* Task
Please report every line below that contains the word "chart". Case counts, so match capitals and lowercase letters precisely.

Content starts

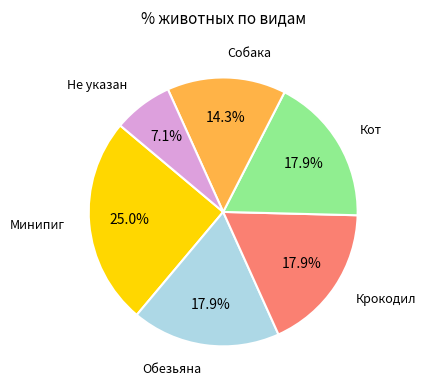

Is there a majority slice in this chart?

No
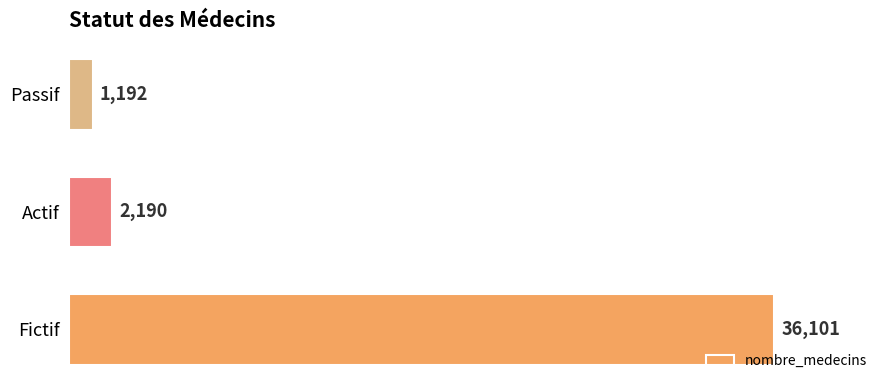

At which label is the value closest to 18646?

Actif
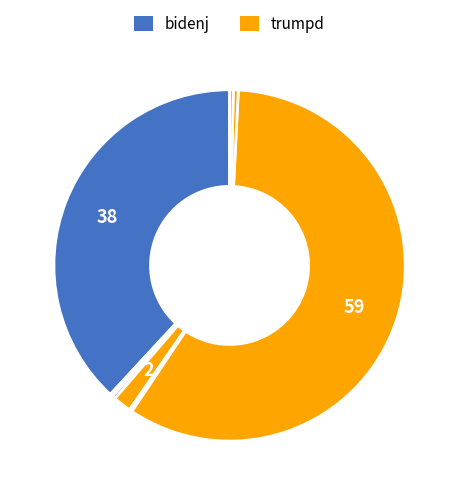

Which slice is the largest?

trumpd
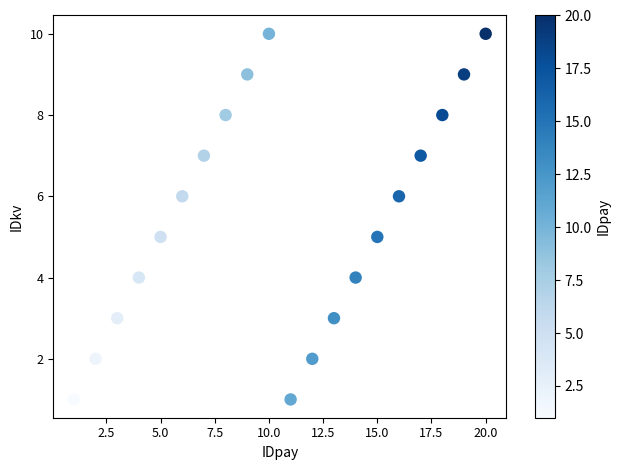

What is the range of X values (max minus min)?

19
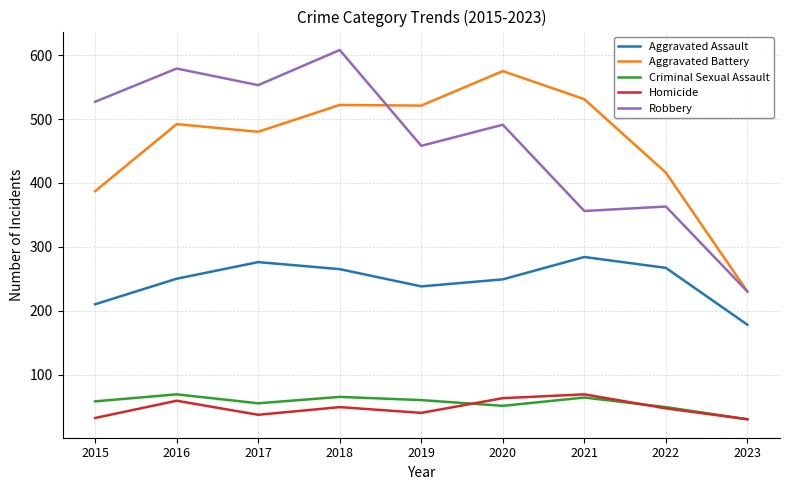

What is the total value across all series at 2023?

698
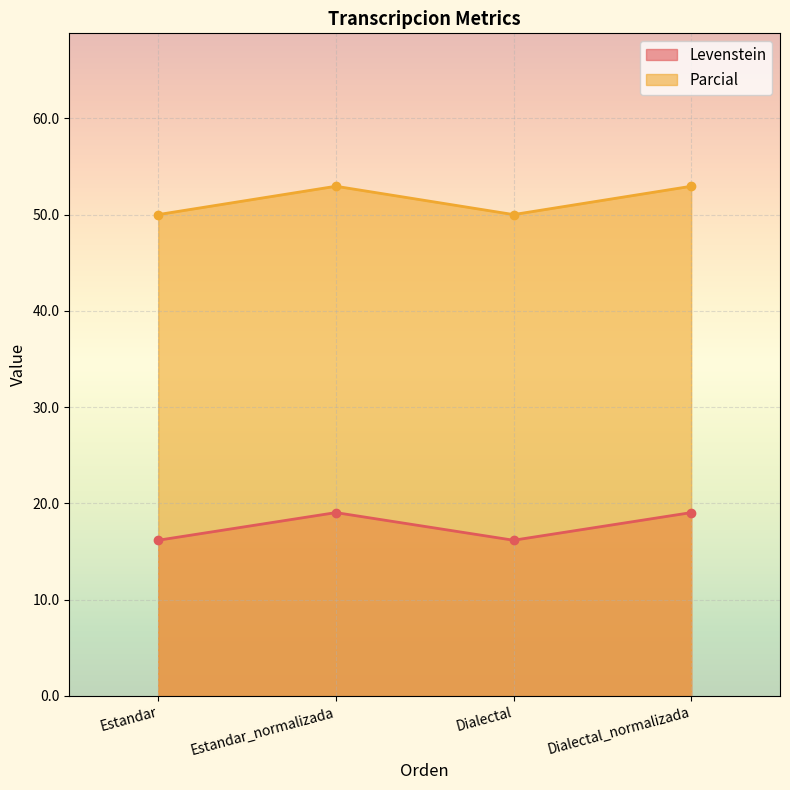

How many categories are shown in the chart?

4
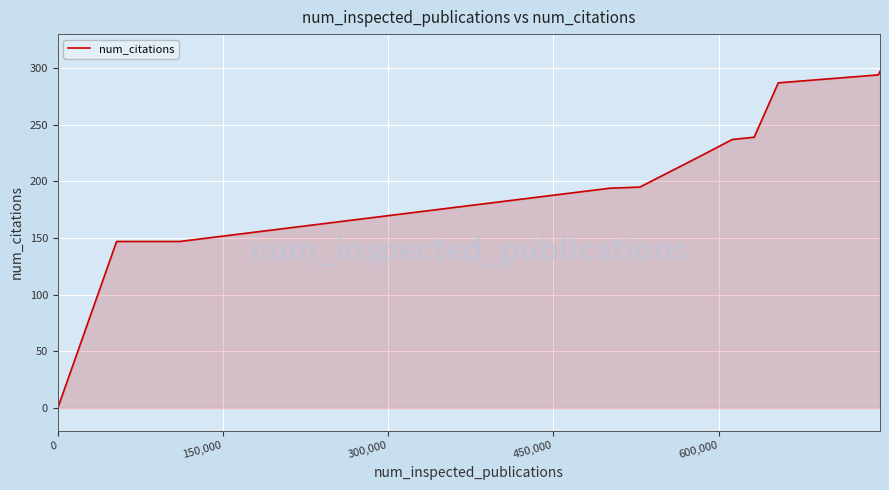

What is the maximum value shown in the chart?

297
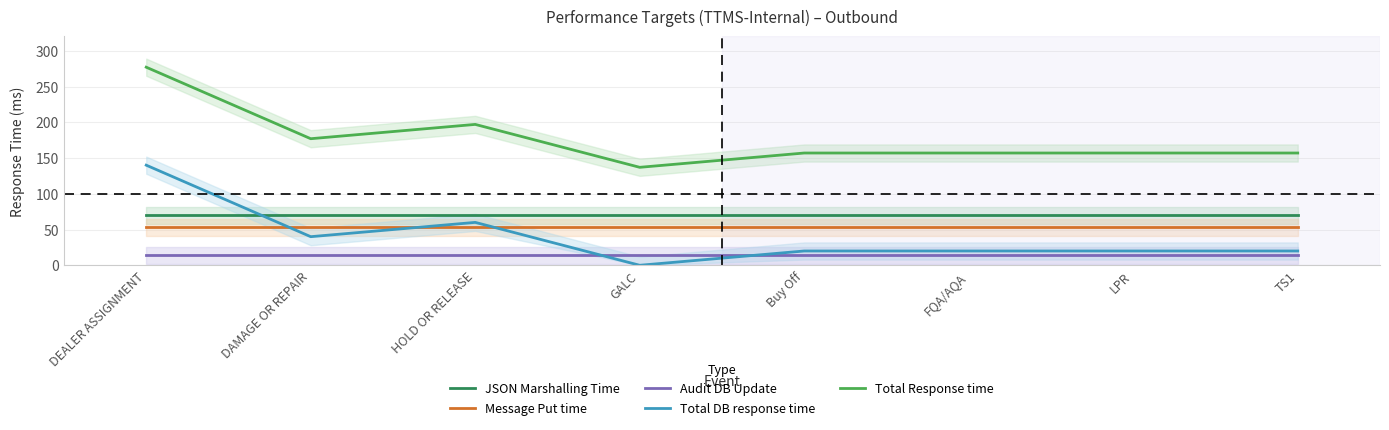

Read the Total Response time value at DEALER ASSIGNMENT, to the nearest 50.

300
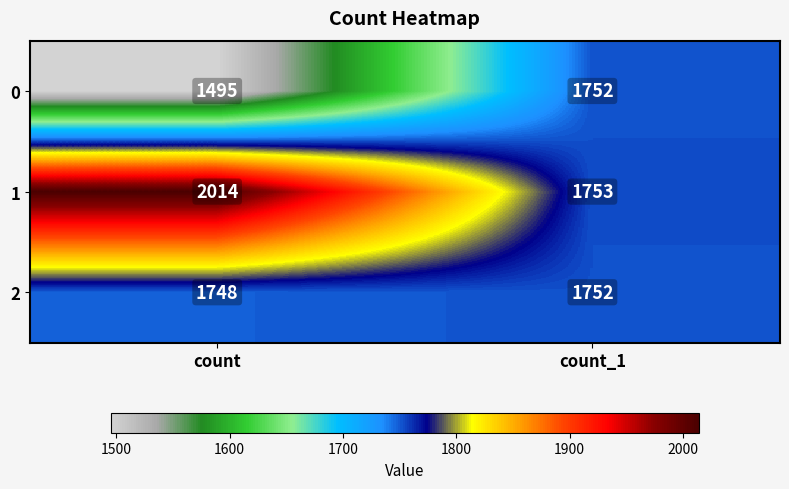

Reading left to right, what are all the values shown in this chart?

0: 1495	1752
1: 2014	1753
2: 1748	1752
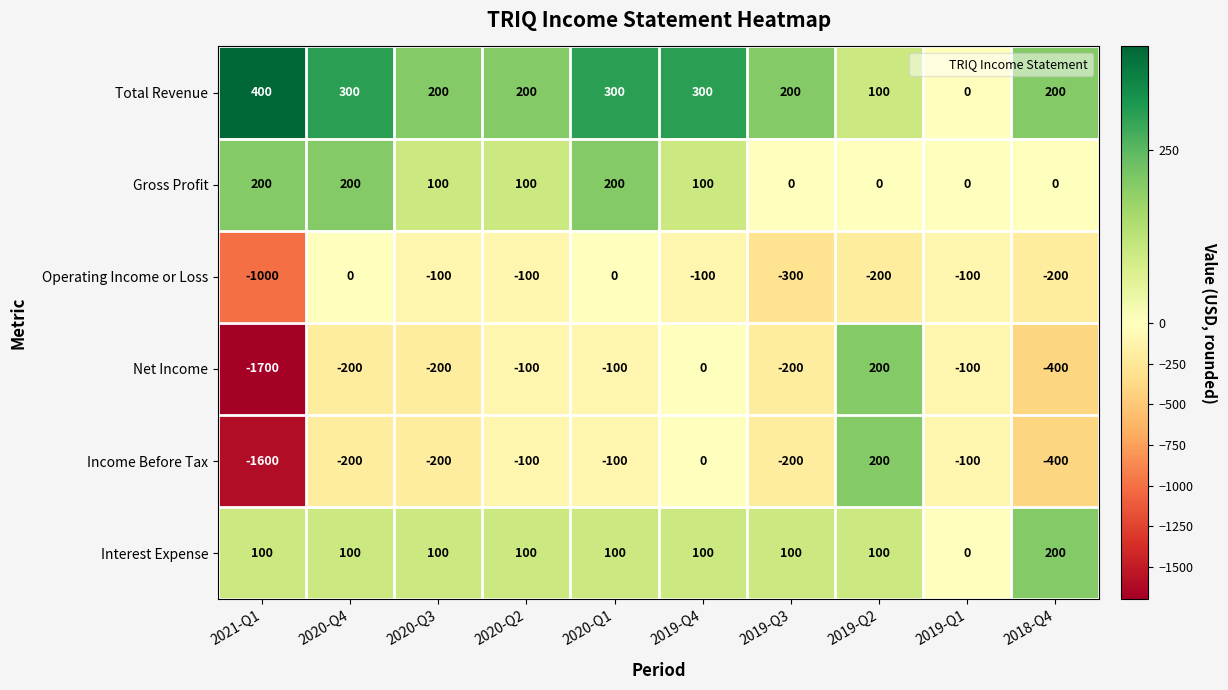

How many series are shown in this chart?

6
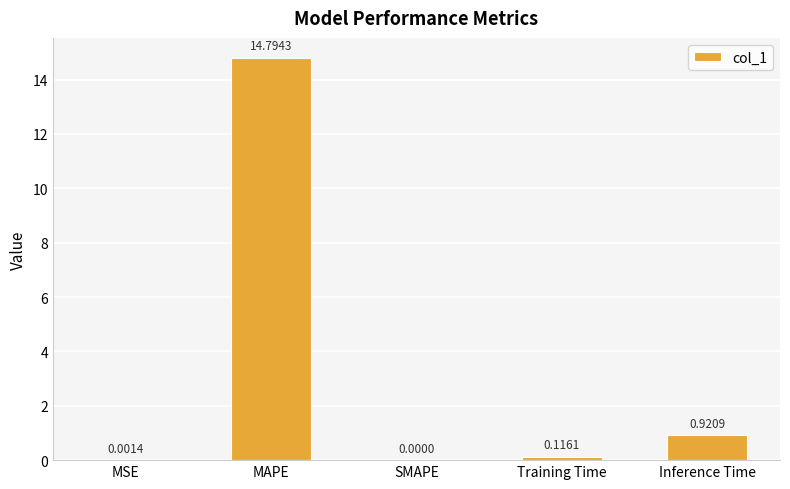

Between Inference Time and SMAPE, which is larger?

Inference Time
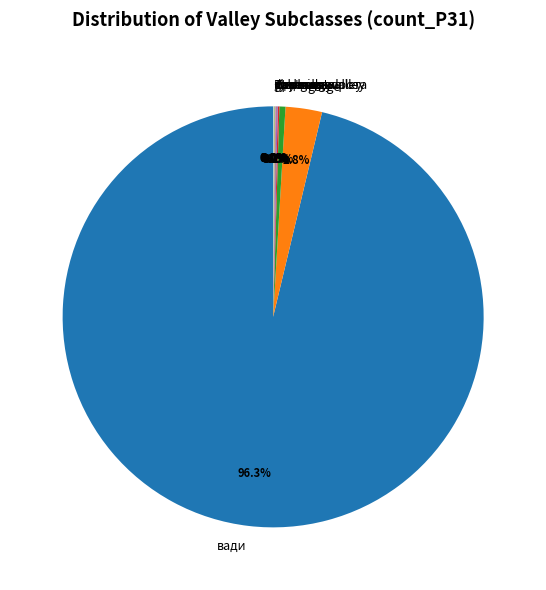

What is the largest slice in the pie chart?

вади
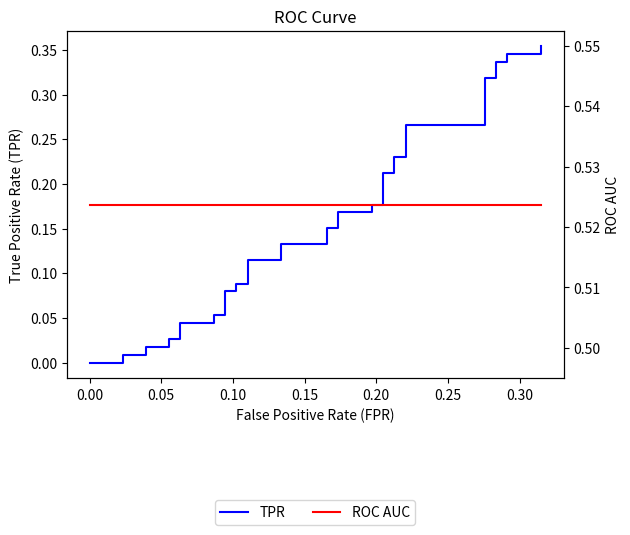

The TPR series shows 0.1 at 33. True or false?

False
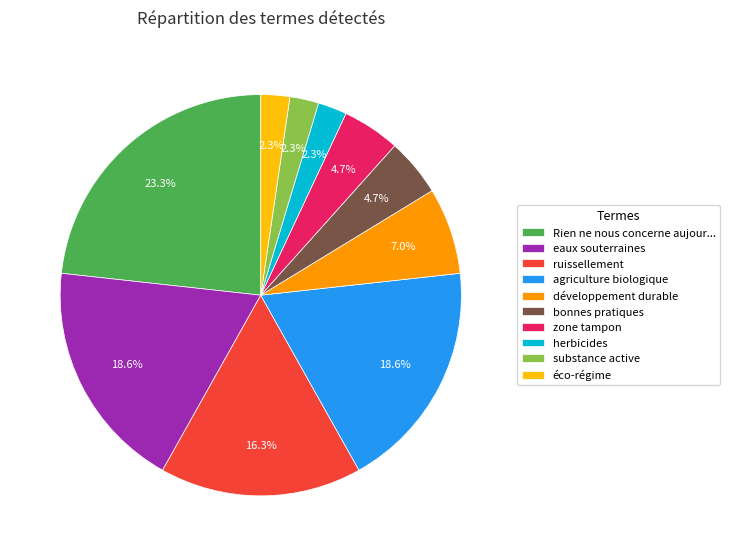

Count the number of slices in the pie.

10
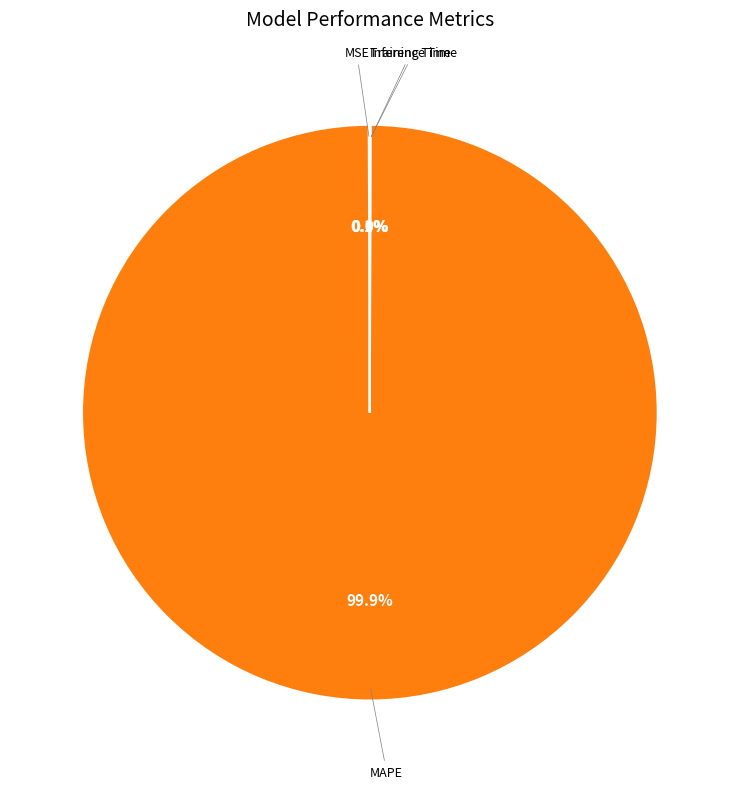

Is there a majority slice in this chart?

Yes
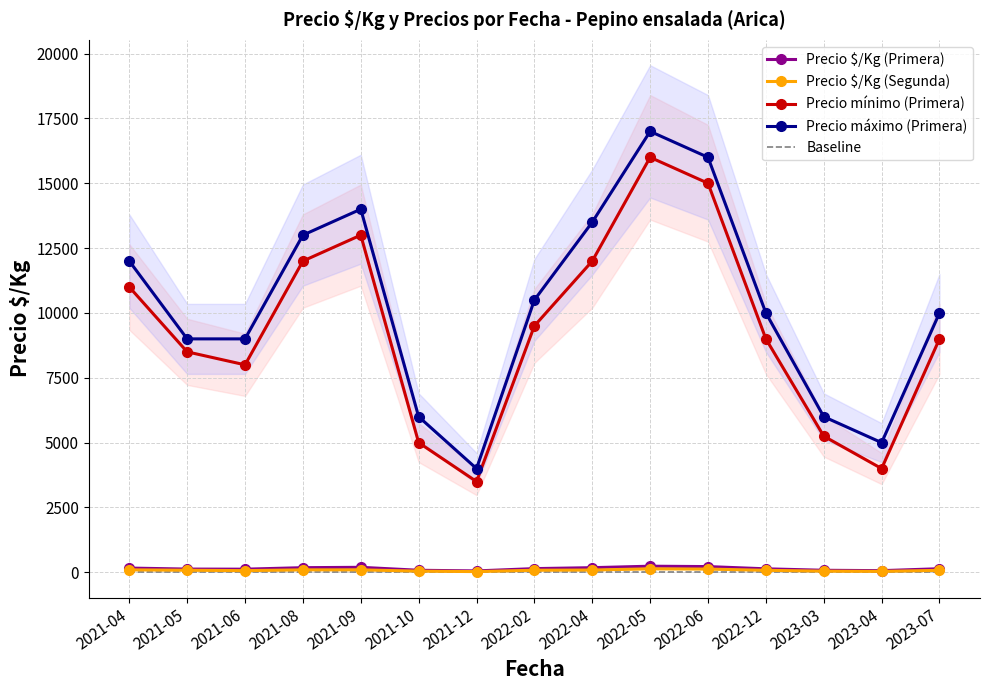

Is the value of Precio $/Kg (Segunda) at 2022-05 greater than the value of Precio $/Kg (Primera) at 2022-06?

No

Content ends

* Result of the task
Is there a majority slice in this chart?
How many categories are shown in the chart?
What is the maximum value shown in the chart?
Reading left to right, what are all the values shown in this chart?
How many series are shown in this chart?
What is the largest slice in the pie chart?
Is there a majority slice in this chart?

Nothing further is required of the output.